• **Brief**: Write the records out again exactly, but without pictures.
◇ ◇ ◇ ◇ ◇
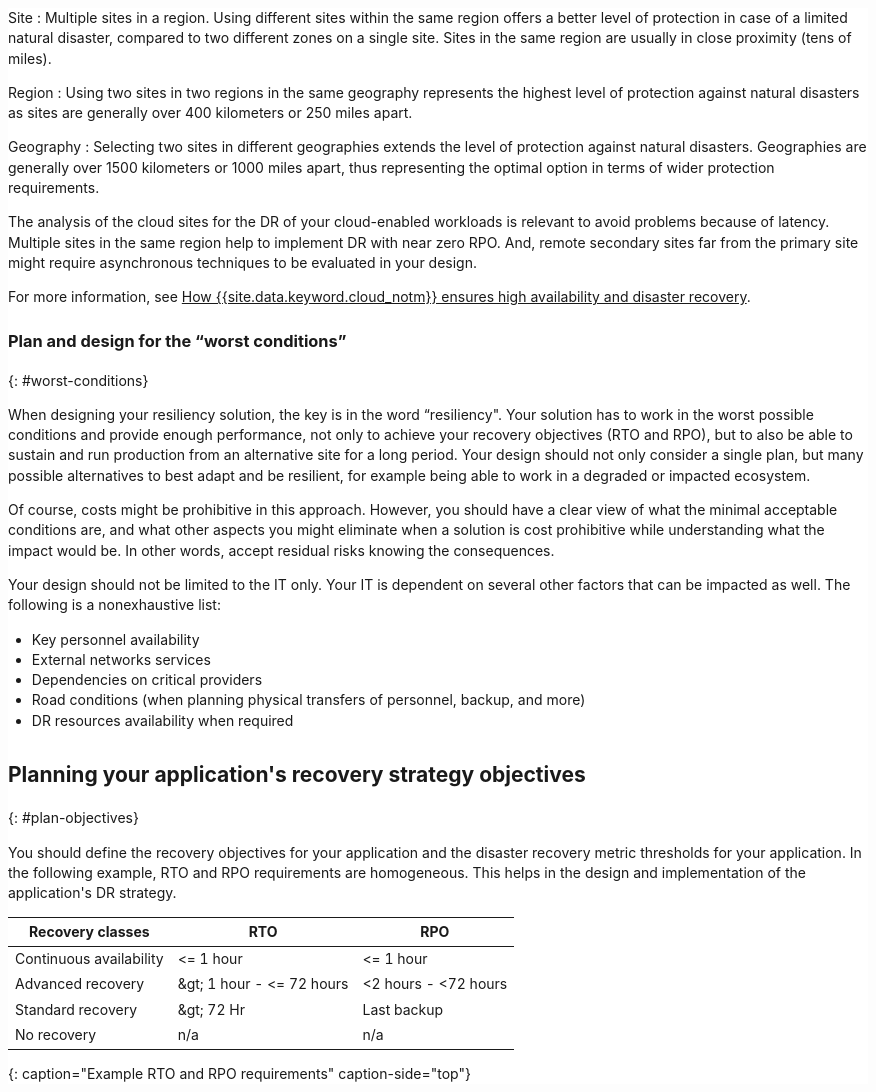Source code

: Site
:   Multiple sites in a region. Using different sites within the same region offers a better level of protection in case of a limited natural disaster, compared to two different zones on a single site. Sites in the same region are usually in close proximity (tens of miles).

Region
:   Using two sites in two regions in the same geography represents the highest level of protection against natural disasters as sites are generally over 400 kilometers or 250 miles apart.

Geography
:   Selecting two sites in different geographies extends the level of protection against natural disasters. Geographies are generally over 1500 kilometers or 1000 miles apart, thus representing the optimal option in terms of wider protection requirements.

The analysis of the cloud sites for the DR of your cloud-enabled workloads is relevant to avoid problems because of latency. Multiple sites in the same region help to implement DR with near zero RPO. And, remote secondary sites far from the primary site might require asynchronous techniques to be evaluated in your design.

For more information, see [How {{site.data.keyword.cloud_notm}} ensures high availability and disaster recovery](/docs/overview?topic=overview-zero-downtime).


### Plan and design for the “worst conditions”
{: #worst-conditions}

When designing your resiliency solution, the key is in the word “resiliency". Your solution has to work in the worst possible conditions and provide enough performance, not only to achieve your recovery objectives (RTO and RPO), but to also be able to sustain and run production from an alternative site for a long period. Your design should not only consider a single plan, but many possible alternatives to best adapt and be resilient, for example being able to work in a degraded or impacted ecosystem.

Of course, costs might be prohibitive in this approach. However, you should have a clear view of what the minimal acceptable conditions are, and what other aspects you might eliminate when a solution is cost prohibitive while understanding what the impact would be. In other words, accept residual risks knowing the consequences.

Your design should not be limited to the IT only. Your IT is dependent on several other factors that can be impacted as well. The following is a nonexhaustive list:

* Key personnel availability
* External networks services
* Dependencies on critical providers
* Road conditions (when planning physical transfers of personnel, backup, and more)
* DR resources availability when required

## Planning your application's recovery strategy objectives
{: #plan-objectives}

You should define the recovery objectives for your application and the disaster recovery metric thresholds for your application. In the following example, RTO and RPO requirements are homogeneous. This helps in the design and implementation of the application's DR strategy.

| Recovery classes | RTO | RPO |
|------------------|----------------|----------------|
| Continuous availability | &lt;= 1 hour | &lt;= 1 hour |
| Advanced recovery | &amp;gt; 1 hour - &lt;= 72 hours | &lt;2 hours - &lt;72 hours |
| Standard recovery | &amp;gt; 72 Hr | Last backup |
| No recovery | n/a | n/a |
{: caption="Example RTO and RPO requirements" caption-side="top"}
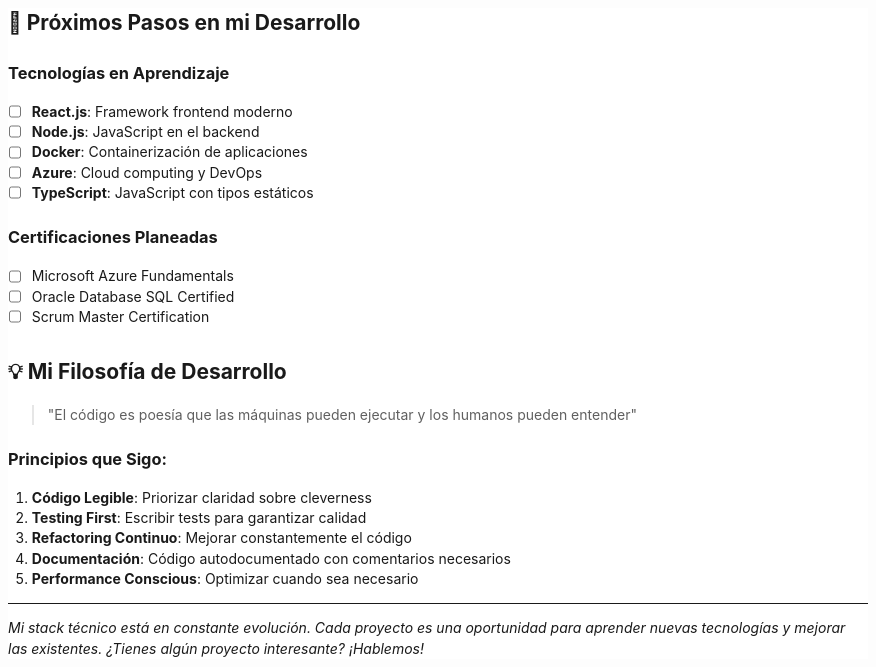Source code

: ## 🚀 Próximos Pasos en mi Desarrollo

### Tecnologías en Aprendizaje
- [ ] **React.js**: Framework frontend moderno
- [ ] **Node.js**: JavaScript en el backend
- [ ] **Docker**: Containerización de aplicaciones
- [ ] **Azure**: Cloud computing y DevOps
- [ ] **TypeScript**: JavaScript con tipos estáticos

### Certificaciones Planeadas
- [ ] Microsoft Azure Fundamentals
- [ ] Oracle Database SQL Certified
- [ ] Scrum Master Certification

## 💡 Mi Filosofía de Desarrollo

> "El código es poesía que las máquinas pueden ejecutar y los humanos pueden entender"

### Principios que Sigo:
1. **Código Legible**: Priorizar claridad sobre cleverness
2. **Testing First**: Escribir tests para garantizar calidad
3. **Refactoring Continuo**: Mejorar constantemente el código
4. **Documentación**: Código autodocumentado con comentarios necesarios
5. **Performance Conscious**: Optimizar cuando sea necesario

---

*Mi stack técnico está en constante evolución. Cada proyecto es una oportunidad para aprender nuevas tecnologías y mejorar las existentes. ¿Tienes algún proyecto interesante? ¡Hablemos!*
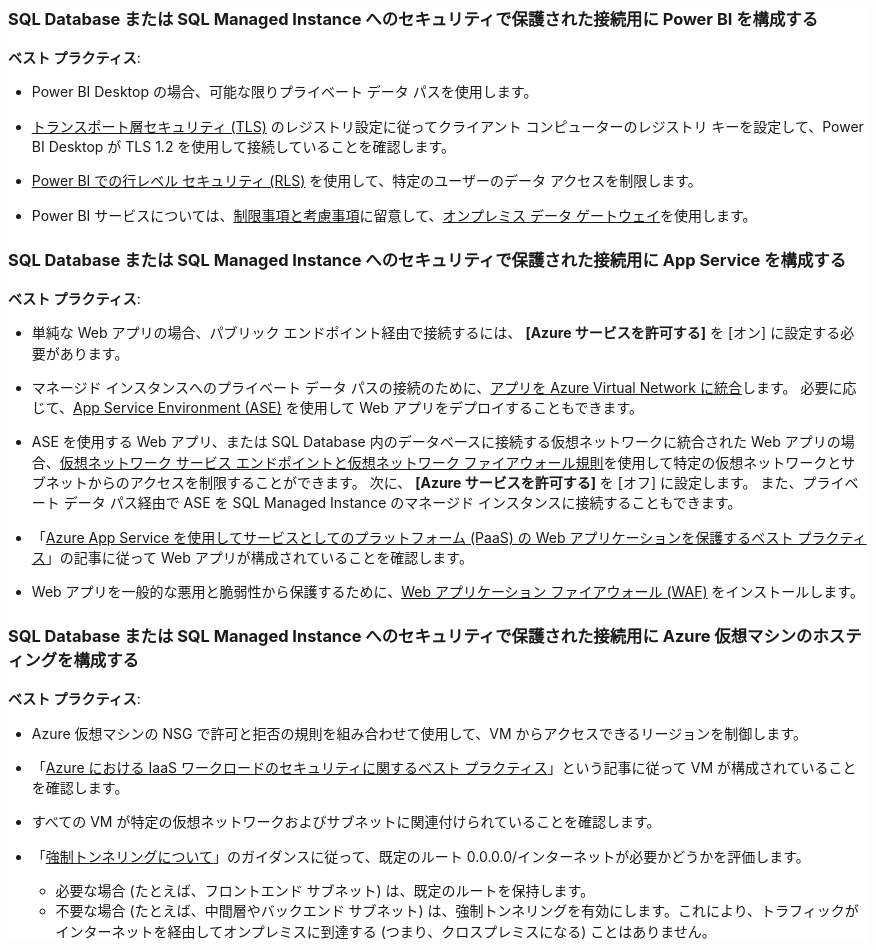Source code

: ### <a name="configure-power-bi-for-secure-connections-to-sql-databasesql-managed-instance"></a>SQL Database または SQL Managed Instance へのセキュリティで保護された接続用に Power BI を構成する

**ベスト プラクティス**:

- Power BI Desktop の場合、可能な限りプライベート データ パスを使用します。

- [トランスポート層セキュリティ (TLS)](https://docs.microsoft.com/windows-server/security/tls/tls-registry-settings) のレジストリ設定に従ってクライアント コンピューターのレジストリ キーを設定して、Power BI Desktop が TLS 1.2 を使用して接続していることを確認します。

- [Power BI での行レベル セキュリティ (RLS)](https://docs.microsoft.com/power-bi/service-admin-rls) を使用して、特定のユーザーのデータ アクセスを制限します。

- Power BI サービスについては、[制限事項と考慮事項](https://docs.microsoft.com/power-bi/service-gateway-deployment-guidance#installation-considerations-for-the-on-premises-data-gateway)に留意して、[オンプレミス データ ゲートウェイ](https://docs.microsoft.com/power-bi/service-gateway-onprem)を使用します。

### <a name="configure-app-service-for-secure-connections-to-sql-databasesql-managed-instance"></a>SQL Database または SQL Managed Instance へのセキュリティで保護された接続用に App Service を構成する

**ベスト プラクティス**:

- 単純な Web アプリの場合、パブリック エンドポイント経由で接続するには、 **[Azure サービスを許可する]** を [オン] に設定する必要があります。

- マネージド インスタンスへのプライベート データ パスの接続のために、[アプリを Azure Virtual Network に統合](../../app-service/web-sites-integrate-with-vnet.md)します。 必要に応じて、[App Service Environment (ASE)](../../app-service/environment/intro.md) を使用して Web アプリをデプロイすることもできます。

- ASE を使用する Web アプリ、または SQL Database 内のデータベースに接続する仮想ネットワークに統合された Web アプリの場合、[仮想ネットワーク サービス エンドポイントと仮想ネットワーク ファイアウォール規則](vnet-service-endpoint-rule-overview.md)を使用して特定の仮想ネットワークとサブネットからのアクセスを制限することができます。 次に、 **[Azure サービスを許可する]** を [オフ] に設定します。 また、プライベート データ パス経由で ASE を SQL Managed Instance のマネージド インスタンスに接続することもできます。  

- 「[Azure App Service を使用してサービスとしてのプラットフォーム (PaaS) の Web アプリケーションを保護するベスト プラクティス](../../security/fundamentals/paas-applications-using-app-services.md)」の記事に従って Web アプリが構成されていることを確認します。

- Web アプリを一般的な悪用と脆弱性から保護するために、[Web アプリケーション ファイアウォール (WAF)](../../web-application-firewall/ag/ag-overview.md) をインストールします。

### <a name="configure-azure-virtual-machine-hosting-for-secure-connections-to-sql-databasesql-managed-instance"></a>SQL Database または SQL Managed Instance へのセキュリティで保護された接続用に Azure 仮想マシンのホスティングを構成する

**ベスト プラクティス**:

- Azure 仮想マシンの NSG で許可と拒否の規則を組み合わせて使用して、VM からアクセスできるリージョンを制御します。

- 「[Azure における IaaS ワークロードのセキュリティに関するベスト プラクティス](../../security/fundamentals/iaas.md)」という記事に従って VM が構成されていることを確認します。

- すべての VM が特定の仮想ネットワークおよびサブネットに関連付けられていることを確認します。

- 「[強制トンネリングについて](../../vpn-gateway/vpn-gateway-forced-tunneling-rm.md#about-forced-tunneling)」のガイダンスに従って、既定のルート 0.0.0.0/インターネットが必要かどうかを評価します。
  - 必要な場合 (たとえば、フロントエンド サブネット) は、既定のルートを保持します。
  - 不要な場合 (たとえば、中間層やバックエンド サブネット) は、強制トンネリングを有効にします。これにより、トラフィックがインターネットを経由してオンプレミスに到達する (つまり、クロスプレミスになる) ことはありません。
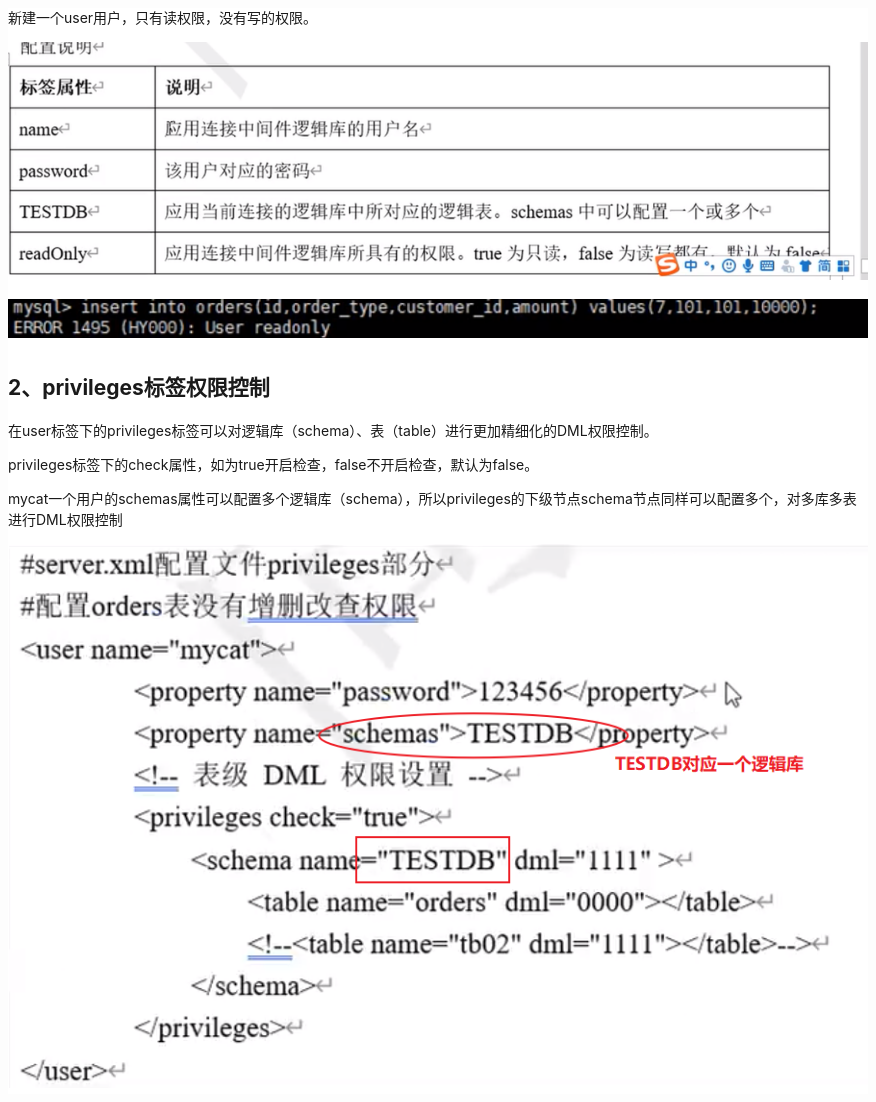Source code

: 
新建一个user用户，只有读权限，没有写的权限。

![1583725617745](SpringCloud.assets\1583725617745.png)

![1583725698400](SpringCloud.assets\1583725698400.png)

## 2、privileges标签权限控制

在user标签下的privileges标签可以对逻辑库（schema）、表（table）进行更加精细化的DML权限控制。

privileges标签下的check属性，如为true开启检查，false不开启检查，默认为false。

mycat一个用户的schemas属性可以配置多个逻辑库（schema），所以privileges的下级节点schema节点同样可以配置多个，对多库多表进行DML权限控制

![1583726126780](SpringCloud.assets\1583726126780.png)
◇ ◇ ◇ ◇ ◇
• **Response**:
Source code

: Site
:   Multiple sites in a region. Using different sites within the same region offers a better level of protection in case of a limited natural disaster, compared to two different zones on a single site. Sites in the same region are usually in close proximity (tens of miles).

Region
:   Using two sites in two regions in the same geography represents the highest level of protection against natural disasters as sites are generally over 400 kilometers or 250 miles apart.

Geography
:   Selecting two sites in different geographies extends the level of protection against natural disasters. Geographies are generally over 1500 kilometers or 1000 miles apart, thus representing the optimal option in terms of wider protection requirements.

The analysis of the cloud sites for the DR of your cloud-enabled workloads is relevant to avoid problems because of latency. Multiple sites in the same region help to implement DR with near zero RPO. And, remote secondary sites far from the primary site might require asynchronous techniques to be evaluated in your design.

For more information, see [How {{site.data.keyword.cloud_notm}} ensures high availability and disaster recovery](/docs/overview?topic=overview-zero-downtime).


### Plan and design for the “worst conditions”
{: #worst-conditions}

When designing your resiliency solution, the key is in the word “resiliency". Your solution has to work in the worst possible conditions and provide enough performance, not only to achieve your recovery objectives (RTO and RPO), but to also be able to sustain and run production from an alternative site for a long period. Your design should not only consider a single plan, but many possible alternatives to best adapt and be resilient, for example being able to work in a degraded or impacted ecosystem.

Of course, costs might be prohibitive in this approach. However, you should have a clear view of what the minimal acceptable conditions are, and what other aspects you might eliminate when a solution is cost prohibitive while understanding what the impact would be. In other words, accept residual risks knowing the consequences.

Your design should not be limited to the IT only. Your IT is dependent on several other factors that can be impacted as well. The following is a nonexhaustive list:

* Key personnel availability
* External networks services
* Dependencies on critical providers
* Road conditions (when planning physical transfers of personnel, backup, and more)
* DR resources availability when required

## Planning your application's recovery strategy objectives
{: #plan-objectives}

You should define the recovery objectives for your application and the disaster recovery metric thresholds for your application. In the following example, RTO and RPO requirements are homogeneous. This helps in the design and implementation of the application's DR strategy.

| Recovery classes | RTO | RPO |
|------------------|----------------|----------------|
| Continuous availability | &lt;= 1 hour | &lt;= 1 hour |
| Advanced recovery | &amp;gt; 1 hour - &lt;= 72 hours | &lt;2 hours - &lt;72 hours |
| Standard recovery | &amp;gt; 72 Hr | Last backup |
| No recovery | n/a | n/a |
{: caption="Example RTO and RPO requirements" caption-side="top"}
Source code

: ## 🚀 Próximos Pasos en mi Desarrollo

### Tecnologías en Aprendizaje
- [ ] **React.js**: Framework frontend moderno
- [ ] **Node.js**: JavaScript en el backend
- [ ] **Docker**: Containerización de aplicaciones
- [ ] **Azure**: Cloud computing y DevOps
- [ ] **TypeScript**: JavaScript con tipos estáticos

### Certificaciones Planeadas
- [ ] Microsoft Azure Fundamentals
- [ ] Oracle Database SQL Certified
- [ ] Scrum Master Certification

## 💡 Mi Filosofía de Desarrollo

> "El código es poesía que las máquinas pueden ejecutar y los humanos pueden entender"

### Principios que Sigo:
1. **Código Legible**: Priorizar claridad sobre cleverness
2. **Testing First**: Escribir tests para garantizar calidad
3. **Refactoring Continuo**: Mejorar constantemente el código
4. **Documentación**: Código autodocumentado con comentarios necesarios
5. **Performance Conscious**: Optimizar cuando sea necesario

---

*Mi stack técnico está en constante evolución. Cada proyecto es una oportunidad para aprender nuevas tecnologías y mejorar las existentes. ¿Tienes algún proyecto interesante? ¡Hablemos!*
Source code

: ### <a name="configure-power-bi-for-secure-connections-to-sql-databasesql-managed-instance"></a>SQL Database または SQL Managed Instance へのセキュリティで保護された接続用に Power BI を構成する

**ベスト プラクティス**:

- Power BI Desktop の場合、可能な限りプライベート データ パスを使用します。

- [トランスポート層セキュリティ (TLS)](https://docs.microsoft.com/windows-server/security/tls/tls-registry-settings) のレジストリ設定に従ってクライアント コンピューターのレジストリ キーを設定して、Power BI Desktop が TLS 1.2 を使用して接続していることを確認します。

- [Power BI での行レベル セキュリティ (RLS)](https://docs.microsoft.com/power-bi/service-admin-rls) を使用して、特定のユーザーのデータ アクセスを制限します。

- Power BI サービスについては、[制限事項と考慮事項](https://docs.microsoft.com/power-bi/service-gateway-deployment-guidance#installation-considerations-for-the-on-premises-data-gateway)に留意して、[オンプレミス データ ゲートウェイ](https://docs.microsoft.com/power-bi/service-gateway-onprem)を使用します。

### <a name="configure-app-service-for-secure-connections-to-sql-databasesql-managed-instance"></a>SQL Database または SQL Managed Instance へのセキュリティで保護された接続用に App Service を構成する

**ベスト プラクティス**:

- 単純な Web アプリの場合、パブリック エンドポイント経由で接続するには、 **[Azure サービスを許可する]** を [オン] に設定する必要があります。

- マネージド インスタンスへのプライベート データ パスの接続のために、[アプリを Azure Virtual Network に統合](../../app-service/web-sites-integrate-with-vnet.md)します。 必要に応じて、[App Service Environment (ASE)](../../app-service/environment/intro.md) を使用して Web アプリをデプロイすることもできます。

- ASE を使用する Web アプリ、または SQL Database 内のデータベースに接続する仮想ネットワークに統合された Web アプリの場合、[仮想ネットワーク サービス エンドポイントと仮想ネットワーク ファイアウォール規則](vnet-service-endpoint-rule-overview.md)を使用して特定の仮想ネットワークとサブネットからのアクセスを制限することができます。 次に、 **[Azure サービスを許可する]** を [オフ] に設定します。 また、プライベート データ パス経由で ASE を SQL Managed Instance のマネージド インスタンスに接続することもできます。  

- 「[Azure App Service を使用してサービスとしてのプラットフォーム (PaaS) の Web アプリケーションを保護するベスト プラクティス](../../security/fundamentals/paas-applications-using-app-services.md)」の記事に従って Web アプリが構成されていることを確認します。

- Web アプリを一般的な悪用と脆弱性から保護するために、[Web アプリケーション ファイアウォール (WAF)](../../web-application-firewall/ag/ag-overview.md) をインストールします。

### <a name="configure-azure-virtual-machine-hosting-for-secure-connections-to-sql-databasesql-managed-instance"></a>SQL Database または SQL Managed Instance へのセキュリティで保護された接続用に Azure 仮想マシンのホスティングを構成する

**ベスト プラクティス**:

- Azure 仮想マシンの NSG で許可と拒否の規則を組み合わせて使用して、VM からアクセスできるリージョンを制御します。

- 「[Azure における IaaS ワークロードのセキュリティに関するベスト プラクティス](../../security/fundamentals/iaas.md)」という記事に従って VM が構成されていることを確認します。

- すべての VM が特定の仮想ネットワークおよびサブネットに関連付けられていることを確認します。

- 「[強制トンネリングについて](../../vpn-gateway/vpn-gateway-forced-tunneling-rm.md#about-forced-tunneling)」のガイダンスに従って、既定のルート 0.0.0.0/インターネットが必要かどうかを評価します。
  - 必要な場合 (たとえば、フロントエンド サブネット) は、既定のルートを保持します。
  - 不要な場合 (たとえば、中間層やバックエンド サブネット) は、強制トンネリングを有効にします。これにより、トラフィックがインターネットを経由してオンプレミスに到達する (つまり、クロスプレミスになる) ことはありません。
Source code

: 
新建一个user用户，只有读权限，没有写的权限。

![1583725617745](SpringCloud.assets\1583725617745.png)

![1583725698400](SpringCloud.assets\1583725698400.png)

## 2、privileges标签权限控制

在user标签下的privileges标签可以对逻辑库（schema）、表（table）进行更加精细化的DML权限控制。

privileges标签下的check属性，如为true开启检查，false不开启检查，默认为false。

mycat一个用户的schemas属性可以配置多个逻辑库（schema），所以privileges的下级节点schema节点同样可以配置多个，对多库多表进行DML权限控制

![1583726126780](SpringCloud.assets\1583726126780.png)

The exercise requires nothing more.